§ Request
Only the pictures are to be dropped; return all other data below exactly.

Source records
******

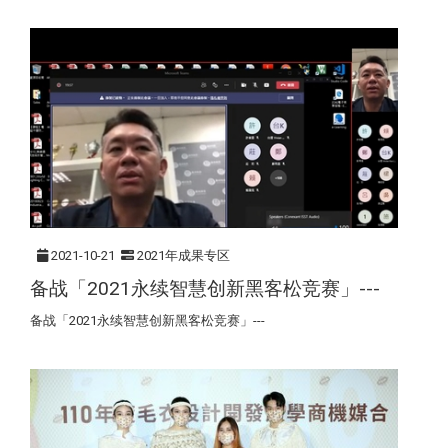
2021-10-21
2021年成果专区
备战「2021永续智慧创新黑客松竞赛」---
备战「2021永续智慧创新黑客松竞赛」---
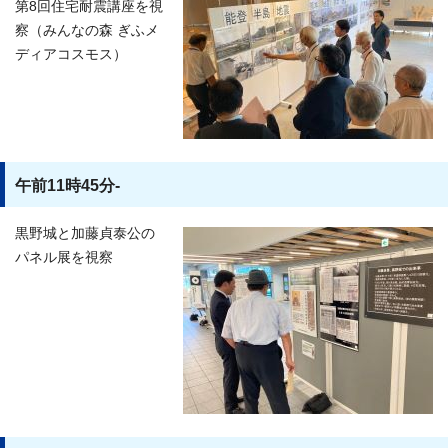
第8回住宅耐震講座を視
察（みんなの森 ぎふメ
ディアコスモス）
午前11時45分-
黒野城と加藤貞泰公の
パネル展を視察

******

§ Answer space
2021-10-21
2021年成果专区
备战「2021永续智慧创新黑客松竞赛」---
备战「2021永续智慧创新黑客松竞赛」---
第8回住宅耐震講座を視
察（みんなの森 ぎふメ
ディアコスモス）
午前11時45分-
黒野城と加藤貞泰公の
パネル展を視察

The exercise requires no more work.